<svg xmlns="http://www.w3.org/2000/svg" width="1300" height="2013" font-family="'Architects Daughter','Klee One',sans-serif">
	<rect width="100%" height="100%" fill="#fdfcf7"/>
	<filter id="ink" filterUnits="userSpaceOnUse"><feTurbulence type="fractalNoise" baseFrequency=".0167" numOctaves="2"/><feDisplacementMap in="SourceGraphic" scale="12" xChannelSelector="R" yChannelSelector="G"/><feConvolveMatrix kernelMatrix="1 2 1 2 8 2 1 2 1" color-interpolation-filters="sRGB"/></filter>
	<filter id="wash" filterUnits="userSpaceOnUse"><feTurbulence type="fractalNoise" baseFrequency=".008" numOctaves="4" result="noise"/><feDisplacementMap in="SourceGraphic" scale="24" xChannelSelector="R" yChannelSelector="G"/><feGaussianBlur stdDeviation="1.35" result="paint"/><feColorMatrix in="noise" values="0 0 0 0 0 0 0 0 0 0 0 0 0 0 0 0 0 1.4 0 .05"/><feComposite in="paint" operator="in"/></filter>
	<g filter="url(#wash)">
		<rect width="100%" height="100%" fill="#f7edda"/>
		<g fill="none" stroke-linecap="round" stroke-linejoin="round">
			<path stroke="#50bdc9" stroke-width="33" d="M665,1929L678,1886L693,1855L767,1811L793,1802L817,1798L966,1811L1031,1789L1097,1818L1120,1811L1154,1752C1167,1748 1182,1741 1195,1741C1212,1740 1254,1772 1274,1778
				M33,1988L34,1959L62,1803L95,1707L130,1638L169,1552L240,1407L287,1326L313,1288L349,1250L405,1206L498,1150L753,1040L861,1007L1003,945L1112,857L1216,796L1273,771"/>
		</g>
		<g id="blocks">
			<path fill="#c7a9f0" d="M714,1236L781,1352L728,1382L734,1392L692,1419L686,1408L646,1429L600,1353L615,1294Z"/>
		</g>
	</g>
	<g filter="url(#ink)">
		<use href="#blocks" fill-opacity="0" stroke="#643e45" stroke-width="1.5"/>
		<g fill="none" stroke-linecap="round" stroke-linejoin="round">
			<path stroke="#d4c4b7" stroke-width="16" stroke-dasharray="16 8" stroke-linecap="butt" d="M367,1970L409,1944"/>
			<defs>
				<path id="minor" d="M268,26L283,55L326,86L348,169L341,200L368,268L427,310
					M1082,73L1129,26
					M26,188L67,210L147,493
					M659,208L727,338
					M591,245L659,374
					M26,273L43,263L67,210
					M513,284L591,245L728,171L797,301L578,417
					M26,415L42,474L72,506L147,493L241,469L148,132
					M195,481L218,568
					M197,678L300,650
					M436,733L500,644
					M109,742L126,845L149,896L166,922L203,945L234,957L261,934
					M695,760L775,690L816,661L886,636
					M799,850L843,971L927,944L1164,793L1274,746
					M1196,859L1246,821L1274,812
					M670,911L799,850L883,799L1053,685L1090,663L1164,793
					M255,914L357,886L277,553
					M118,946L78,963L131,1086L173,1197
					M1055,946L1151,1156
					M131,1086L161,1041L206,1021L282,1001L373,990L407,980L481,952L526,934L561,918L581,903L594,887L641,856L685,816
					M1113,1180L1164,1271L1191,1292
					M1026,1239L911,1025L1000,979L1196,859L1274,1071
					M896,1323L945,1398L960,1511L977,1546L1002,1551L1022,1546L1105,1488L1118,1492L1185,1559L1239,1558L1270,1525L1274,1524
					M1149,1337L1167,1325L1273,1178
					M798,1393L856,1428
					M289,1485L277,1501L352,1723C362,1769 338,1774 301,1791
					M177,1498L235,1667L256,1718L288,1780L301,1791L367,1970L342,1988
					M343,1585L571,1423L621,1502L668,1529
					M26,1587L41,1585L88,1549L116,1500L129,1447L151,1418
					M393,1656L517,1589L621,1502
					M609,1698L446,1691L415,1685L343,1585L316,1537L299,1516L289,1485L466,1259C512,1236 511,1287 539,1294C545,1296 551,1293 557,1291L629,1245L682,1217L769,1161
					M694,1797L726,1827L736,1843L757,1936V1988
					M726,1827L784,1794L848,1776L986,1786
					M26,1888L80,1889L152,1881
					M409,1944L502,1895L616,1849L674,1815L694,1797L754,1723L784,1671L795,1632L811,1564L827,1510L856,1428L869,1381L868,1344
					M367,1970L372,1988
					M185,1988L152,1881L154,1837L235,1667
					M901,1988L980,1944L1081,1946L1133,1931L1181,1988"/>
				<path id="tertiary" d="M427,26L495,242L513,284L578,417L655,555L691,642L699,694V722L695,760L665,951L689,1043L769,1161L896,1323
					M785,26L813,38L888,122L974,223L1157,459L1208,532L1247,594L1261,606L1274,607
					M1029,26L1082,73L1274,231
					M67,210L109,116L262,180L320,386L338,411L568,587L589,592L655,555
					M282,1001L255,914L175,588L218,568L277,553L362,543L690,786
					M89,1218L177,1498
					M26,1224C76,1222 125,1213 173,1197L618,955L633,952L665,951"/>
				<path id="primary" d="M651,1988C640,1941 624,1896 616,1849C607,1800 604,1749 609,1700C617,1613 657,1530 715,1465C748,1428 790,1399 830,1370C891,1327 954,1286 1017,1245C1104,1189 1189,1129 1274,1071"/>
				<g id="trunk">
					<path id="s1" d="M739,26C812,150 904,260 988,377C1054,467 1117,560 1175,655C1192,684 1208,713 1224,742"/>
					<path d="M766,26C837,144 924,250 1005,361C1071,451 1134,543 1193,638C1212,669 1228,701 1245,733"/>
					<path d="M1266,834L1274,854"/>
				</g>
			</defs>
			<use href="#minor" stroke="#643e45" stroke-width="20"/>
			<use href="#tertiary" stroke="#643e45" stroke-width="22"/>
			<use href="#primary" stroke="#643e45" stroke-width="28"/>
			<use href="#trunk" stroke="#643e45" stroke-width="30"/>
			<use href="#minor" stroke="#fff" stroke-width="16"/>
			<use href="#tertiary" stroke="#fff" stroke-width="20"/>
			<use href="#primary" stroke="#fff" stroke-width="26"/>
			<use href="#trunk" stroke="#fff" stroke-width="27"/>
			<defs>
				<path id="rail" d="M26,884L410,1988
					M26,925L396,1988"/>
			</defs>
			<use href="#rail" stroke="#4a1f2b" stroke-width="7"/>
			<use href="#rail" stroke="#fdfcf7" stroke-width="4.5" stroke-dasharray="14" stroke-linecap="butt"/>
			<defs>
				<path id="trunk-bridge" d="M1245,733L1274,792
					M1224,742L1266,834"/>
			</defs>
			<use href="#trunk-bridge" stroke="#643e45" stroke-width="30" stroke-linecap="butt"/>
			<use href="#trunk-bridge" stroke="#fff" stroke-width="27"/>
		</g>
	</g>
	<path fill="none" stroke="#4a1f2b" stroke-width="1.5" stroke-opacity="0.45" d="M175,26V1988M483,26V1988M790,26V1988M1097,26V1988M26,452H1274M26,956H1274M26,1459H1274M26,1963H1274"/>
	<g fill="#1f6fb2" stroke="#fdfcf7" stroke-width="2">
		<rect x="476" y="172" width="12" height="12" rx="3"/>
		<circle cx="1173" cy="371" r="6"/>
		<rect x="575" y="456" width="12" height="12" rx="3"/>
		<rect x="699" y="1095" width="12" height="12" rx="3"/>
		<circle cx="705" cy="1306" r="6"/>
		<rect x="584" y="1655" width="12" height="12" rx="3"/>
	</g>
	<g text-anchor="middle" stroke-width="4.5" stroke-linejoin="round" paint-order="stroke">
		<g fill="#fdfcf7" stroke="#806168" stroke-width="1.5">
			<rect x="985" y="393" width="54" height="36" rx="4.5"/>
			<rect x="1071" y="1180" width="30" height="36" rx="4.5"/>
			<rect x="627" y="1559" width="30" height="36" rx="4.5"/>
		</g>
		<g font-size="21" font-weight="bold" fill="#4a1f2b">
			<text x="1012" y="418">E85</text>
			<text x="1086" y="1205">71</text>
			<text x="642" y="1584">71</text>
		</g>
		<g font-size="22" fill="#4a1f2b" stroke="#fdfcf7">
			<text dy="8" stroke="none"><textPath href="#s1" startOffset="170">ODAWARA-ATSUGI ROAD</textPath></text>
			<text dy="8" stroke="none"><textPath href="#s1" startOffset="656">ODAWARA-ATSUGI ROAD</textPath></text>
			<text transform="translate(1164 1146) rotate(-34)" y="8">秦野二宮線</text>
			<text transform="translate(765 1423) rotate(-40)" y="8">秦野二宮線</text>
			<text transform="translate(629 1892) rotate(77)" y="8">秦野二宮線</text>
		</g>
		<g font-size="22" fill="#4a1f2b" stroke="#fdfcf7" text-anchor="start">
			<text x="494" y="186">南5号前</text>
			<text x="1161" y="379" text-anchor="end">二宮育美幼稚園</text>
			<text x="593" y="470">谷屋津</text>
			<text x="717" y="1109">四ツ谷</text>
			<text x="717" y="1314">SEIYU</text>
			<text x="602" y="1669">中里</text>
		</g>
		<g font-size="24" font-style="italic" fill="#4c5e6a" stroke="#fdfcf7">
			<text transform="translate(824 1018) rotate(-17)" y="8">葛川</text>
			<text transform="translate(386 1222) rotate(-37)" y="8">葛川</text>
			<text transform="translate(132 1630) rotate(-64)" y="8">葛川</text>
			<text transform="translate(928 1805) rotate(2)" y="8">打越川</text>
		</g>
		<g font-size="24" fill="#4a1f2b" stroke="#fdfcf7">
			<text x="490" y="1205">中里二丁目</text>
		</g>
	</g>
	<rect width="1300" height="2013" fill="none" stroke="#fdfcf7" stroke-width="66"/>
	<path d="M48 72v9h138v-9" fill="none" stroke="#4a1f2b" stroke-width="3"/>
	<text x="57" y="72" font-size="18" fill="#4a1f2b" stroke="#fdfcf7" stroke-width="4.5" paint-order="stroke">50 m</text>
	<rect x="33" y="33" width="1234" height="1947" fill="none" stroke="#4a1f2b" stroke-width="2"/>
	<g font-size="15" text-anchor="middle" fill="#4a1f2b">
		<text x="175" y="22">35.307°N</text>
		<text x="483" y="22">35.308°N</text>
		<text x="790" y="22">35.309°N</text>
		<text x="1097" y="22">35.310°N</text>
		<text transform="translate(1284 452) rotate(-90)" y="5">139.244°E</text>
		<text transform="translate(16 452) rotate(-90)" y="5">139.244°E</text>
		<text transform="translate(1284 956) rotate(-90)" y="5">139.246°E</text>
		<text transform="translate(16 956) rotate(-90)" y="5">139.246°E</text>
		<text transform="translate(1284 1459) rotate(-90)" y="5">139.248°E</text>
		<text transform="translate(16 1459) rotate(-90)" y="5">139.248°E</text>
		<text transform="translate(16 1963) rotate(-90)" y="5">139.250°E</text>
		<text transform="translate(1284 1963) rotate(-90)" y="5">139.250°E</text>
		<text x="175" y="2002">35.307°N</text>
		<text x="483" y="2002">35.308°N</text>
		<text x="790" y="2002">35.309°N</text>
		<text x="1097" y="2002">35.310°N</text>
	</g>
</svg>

--

In the lines above, find each one with "wash" and list it.

> _RESPONSE FOR THIS EXERCISE_
	<filter id="wash" filterUnits="userSpaceOnUse"><feTurbulence type="fractalNoise" baseFrequency=".008" numOctaves="4" result="noise"/><feDisplacementMap in="SourceGraphic" scale="24" xChannelSelector="R" yChannelSelector="G"/><feGaussianBlur stdDeviation="1.35" result="paint"/><feColorMatrix in="noise" values="0 0 0 0 0 0 0 0 0 0 0 0 0 0 0 0 0 1.4 0 .05"/><feComposite in="paint" operator="in"/></filter>
	<g filter="url(#wash)">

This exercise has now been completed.